Poetry: Kyle Hemmings (Author of the Month)

Kyle Hemmings is a retired health care worker. He has been published in Sonic Boom, Burning Word, Unbroken Journal, Otata, and elsewhere. He loves 50s Sci-Fi movies,  manga comics, and pre-punk garage bands of the 60s. 

What Can Be Saved 


After his girlfriend, with the champagne-sparkling eyes and clenched-jaw pain,
killed herself, he takes in her cat.  He vows to keep it forever, the one she named Yoyo,
even with its incurable kidney disease. Cleaning the cat litter, he feels sad
at the acrid odor of piss, sometimes smelling like undiluted ammonia.
When Yoyo looks into Charley's eyes, which seem lately, so vacant in mirrors,
he sees himself and the old girlfriend walking in circles, stretches of nowhere,
the both of them reading each other's mind, fragments of content. Questions and questions.
Should they still marry and make a go at it, despite her prognosis?
How long or short should a life be, anyway? But she says, no. He will meet someone else.
Someone who will not depend on plastic tubes and an assortment of IVs,
 both fast and slow drip. Or slow progressing to fast to nothing.
Someone who will not wrap him up in her underworld of sickness.
The last night he saw her, she offered him a lukewarm prudent kiss.
Sometimes, Charley has crazy thoughts. Like if Yoyo dreams, does she dream
 of being a sloth, so quiet and still and upside down, watching Charley
and the girlfriend make love from a different perspective. And the sight of it
 would turn Yoyo back into being a cat. A cat who whines
at the terribly flawed beauty of it all.


Barbie

She memorizes facts about dangerous fleas and thinks Pinocchio
 was a violin prodigy locked in a wooden tower. Tonight,
she has the pool, the one her mother bought on sale, all to herself.
She inspects her breasts, developing slower than the other girls
at Grower's High. But still they are larger than the ones she's seen
on fashion models. Theirs, she calls "peach pits". In the pool,
she floats on her back, wants to swim to the stars, tread, when tired,
in the still shallow night. Looking up, she fixates on the Big Dipper,
that huge ladle or is it something else? Could it be the arm of a handsome
but gristly sailor. Star sailor. Did his life crash under the waves?
She raises her chest to the sky, hoping for a celestial feel.
Hoping to save both the sailor and herself.

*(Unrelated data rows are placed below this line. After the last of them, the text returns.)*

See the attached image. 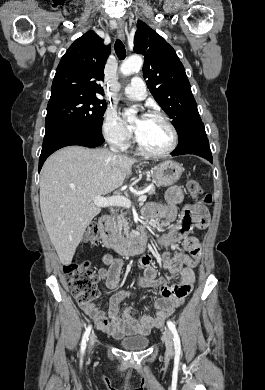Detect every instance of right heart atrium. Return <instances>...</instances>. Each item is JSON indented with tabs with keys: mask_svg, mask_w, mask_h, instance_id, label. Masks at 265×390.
I'll return each instance as SVG.
<instances>
[{
	"mask_svg": "<svg viewBox=\"0 0 265 390\" xmlns=\"http://www.w3.org/2000/svg\"><path fill=\"white\" fill-rule=\"evenodd\" d=\"M102 133L109 143L119 149H126L132 138L130 130L112 108H107L103 115Z\"/></svg>",
	"mask_w": 265,
	"mask_h": 390,
	"instance_id": "d8ad5b80",
	"label": "right heart atrium"
}]
</instances>
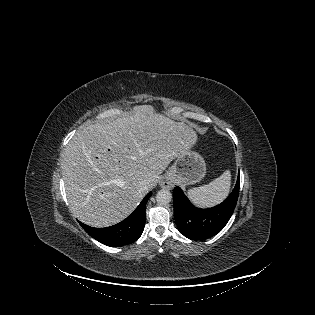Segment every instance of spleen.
I'll list each match as a JSON object with an SVG mask.
<instances>
[{
    "mask_svg": "<svg viewBox=\"0 0 315 315\" xmlns=\"http://www.w3.org/2000/svg\"><path fill=\"white\" fill-rule=\"evenodd\" d=\"M230 185L231 173L229 170H226L209 184L189 189L187 194L189 199L198 207H213L228 196Z\"/></svg>",
    "mask_w": 315,
    "mask_h": 315,
    "instance_id": "3e777b00",
    "label": "spleen"
}]
</instances>
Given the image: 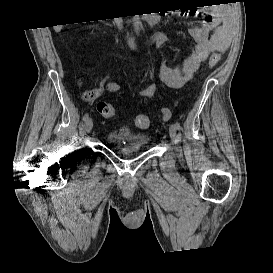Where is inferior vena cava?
<instances>
[{
	"instance_id": "1",
	"label": "inferior vena cava",
	"mask_w": 273,
	"mask_h": 273,
	"mask_svg": "<svg viewBox=\"0 0 273 273\" xmlns=\"http://www.w3.org/2000/svg\"><path fill=\"white\" fill-rule=\"evenodd\" d=\"M115 23L117 24L118 29L121 30L122 27H123V25H122V23H123L122 17L115 18Z\"/></svg>"
}]
</instances>
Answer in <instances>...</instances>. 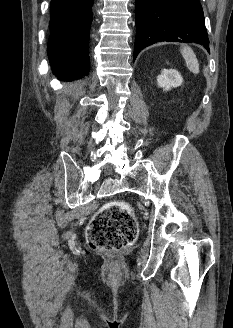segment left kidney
<instances>
[{"mask_svg":"<svg viewBox=\"0 0 233 328\" xmlns=\"http://www.w3.org/2000/svg\"><path fill=\"white\" fill-rule=\"evenodd\" d=\"M183 83V78L175 69H163L161 74L157 77V84L165 91L172 87H178Z\"/></svg>","mask_w":233,"mask_h":328,"instance_id":"5707ae66","label":"left kidney"}]
</instances>
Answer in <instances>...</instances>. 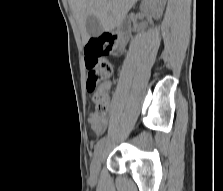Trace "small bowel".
Instances as JSON below:
<instances>
[{
	"label": "small bowel",
	"instance_id": "c3829d8e",
	"mask_svg": "<svg viewBox=\"0 0 223 191\" xmlns=\"http://www.w3.org/2000/svg\"><path fill=\"white\" fill-rule=\"evenodd\" d=\"M110 88V83H106L102 90L106 91ZM89 123L94 134L100 136L105 133L107 126L109 124V119L107 117H97L95 115H91L89 118Z\"/></svg>",
	"mask_w": 223,
	"mask_h": 191
}]
</instances>
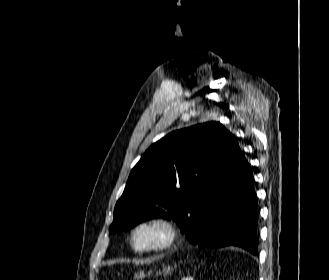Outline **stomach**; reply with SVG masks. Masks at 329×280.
Returning <instances> with one entry per match:
<instances>
[{"label":"stomach","mask_w":329,"mask_h":280,"mask_svg":"<svg viewBox=\"0 0 329 280\" xmlns=\"http://www.w3.org/2000/svg\"><path fill=\"white\" fill-rule=\"evenodd\" d=\"M163 272H164L165 274L169 273V272H170V267H166V268H164V269H163ZM136 277H138V278H142V277H144V274H143V273H140L139 275L137 274Z\"/></svg>","instance_id":"1"}]
</instances>
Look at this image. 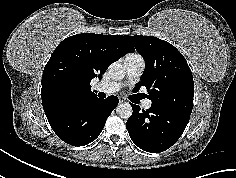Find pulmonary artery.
Instances as JSON below:
<instances>
[{
  "label": "pulmonary artery",
  "mask_w": 236,
  "mask_h": 178,
  "mask_svg": "<svg viewBox=\"0 0 236 178\" xmlns=\"http://www.w3.org/2000/svg\"><path fill=\"white\" fill-rule=\"evenodd\" d=\"M124 67L126 73V79L128 81L134 80L140 77L145 68V62L140 55H129L124 60ZM121 88L119 82H102L95 86V90L98 92H104L112 94L117 92ZM152 105L150 100H144L142 106L144 109H149Z\"/></svg>",
  "instance_id": "1"
}]
</instances>
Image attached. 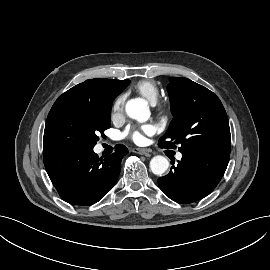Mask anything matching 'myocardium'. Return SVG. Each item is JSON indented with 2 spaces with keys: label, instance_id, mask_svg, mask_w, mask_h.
<instances>
[{
  "label": "myocardium",
  "instance_id": "1",
  "mask_svg": "<svg viewBox=\"0 0 270 270\" xmlns=\"http://www.w3.org/2000/svg\"><path fill=\"white\" fill-rule=\"evenodd\" d=\"M158 111L162 114V115H166L168 113V106L165 103H160L158 105Z\"/></svg>",
  "mask_w": 270,
  "mask_h": 270
}]
</instances>
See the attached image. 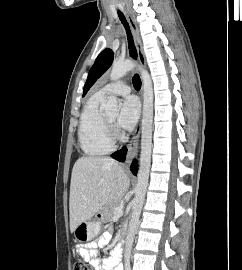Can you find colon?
<instances>
[{
    "instance_id": "5ec220e1",
    "label": "colon",
    "mask_w": 242,
    "mask_h": 270,
    "mask_svg": "<svg viewBox=\"0 0 242 270\" xmlns=\"http://www.w3.org/2000/svg\"><path fill=\"white\" fill-rule=\"evenodd\" d=\"M73 270H93V268L85 262L77 261L74 264Z\"/></svg>"
}]
</instances>
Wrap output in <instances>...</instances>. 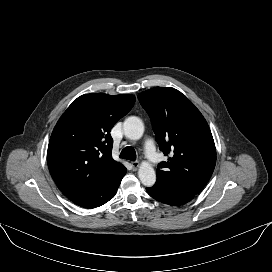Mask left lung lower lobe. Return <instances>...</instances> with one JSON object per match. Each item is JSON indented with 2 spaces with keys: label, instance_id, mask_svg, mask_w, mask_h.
Here are the masks:
<instances>
[{
  "label": "left lung lower lobe",
  "instance_id": "left-lung-lower-lobe-1",
  "mask_svg": "<svg viewBox=\"0 0 272 272\" xmlns=\"http://www.w3.org/2000/svg\"><path fill=\"white\" fill-rule=\"evenodd\" d=\"M148 194L155 200L170 206L183 205L192 200L196 194L180 189L164 186H153L146 188Z\"/></svg>",
  "mask_w": 272,
  "mask_h": 272
}]
</instances>
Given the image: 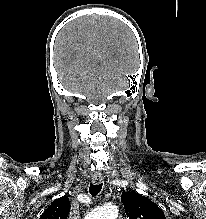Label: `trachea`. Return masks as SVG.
Returning a JSON list of instances; mask_svg holds the SVG:
<instances>
[{
	"mask_svg": "<svg viewBox=\"0 0 206 219\" xmlns=\"http://www.w3.org/2000/svg\"><path fill=\"white\" fill-rule=\"evenodd\" d=\"M101 189H102V183H100V184H91L90 187H89L90 195L92 197H95L96 195H98L100 193Z\"/></svg>",
	"mask_w": 206,
	"mask_h": 219,
	"instance_id": "1",
	"label": "trachea"
}]
</instances>
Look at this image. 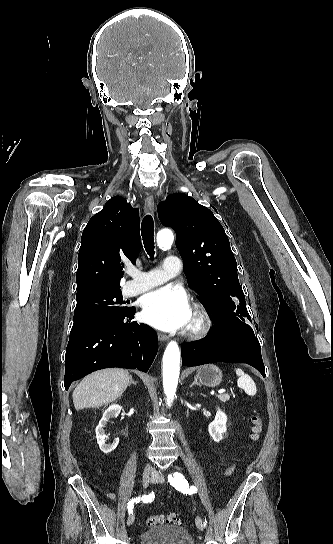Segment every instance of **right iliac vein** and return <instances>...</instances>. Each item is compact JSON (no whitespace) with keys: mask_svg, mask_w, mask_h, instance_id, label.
I'll return each instance as SVG.
<instances>
[{"mask_svg":"<svg viewBox=\"0 0 333 544\" xmlns=\"http://www.w3.org/2000/svg\"><path fill=\"white\" fill-rule=\"evenodd\" d=\"M151 480H152V472L149 470H145L143 473V479H142L143 487L147 488ZM134 520H135V515L134 513H132L129 515L127 519V525L131 526L134 523Z\"/></svg>","mask_w":333,"mask_h":544,"instance_id":"63e3f726","label":"right iliac vein"}]
</instances>
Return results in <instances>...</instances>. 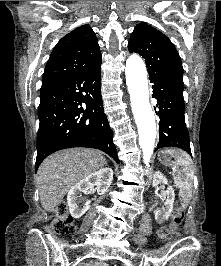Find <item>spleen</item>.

This Poem Will Not be Written


The little life that I love the most, with parts that stay raw and intact,
is a poem stuck inside my head, never to get out. No matter how I try
to get the poem out of my head, stretching or standing upside down,
 performing the most advanced yoga postures, the poem just stays there
 in the half-lit room of my brain, saying "You need to drink some water.
 Exercise will dry you out." Sometimes I get angry and the poem sighs
 or mocks me in slant rhymes. I tell the poem, "I'm going to forget you.
 No more trying to keep the peace (the piece? That piece?). I'm just going
to keep one person happy. I will tell every poet-friend, every snotty writing teacher--
I have never written a poem. I have never harbored some small angry animal inside me
 that bites and attaches itself to my bones and shape-shifting memories.
From here out, I'm just going to walk the walk. Talk the talk. Forget you.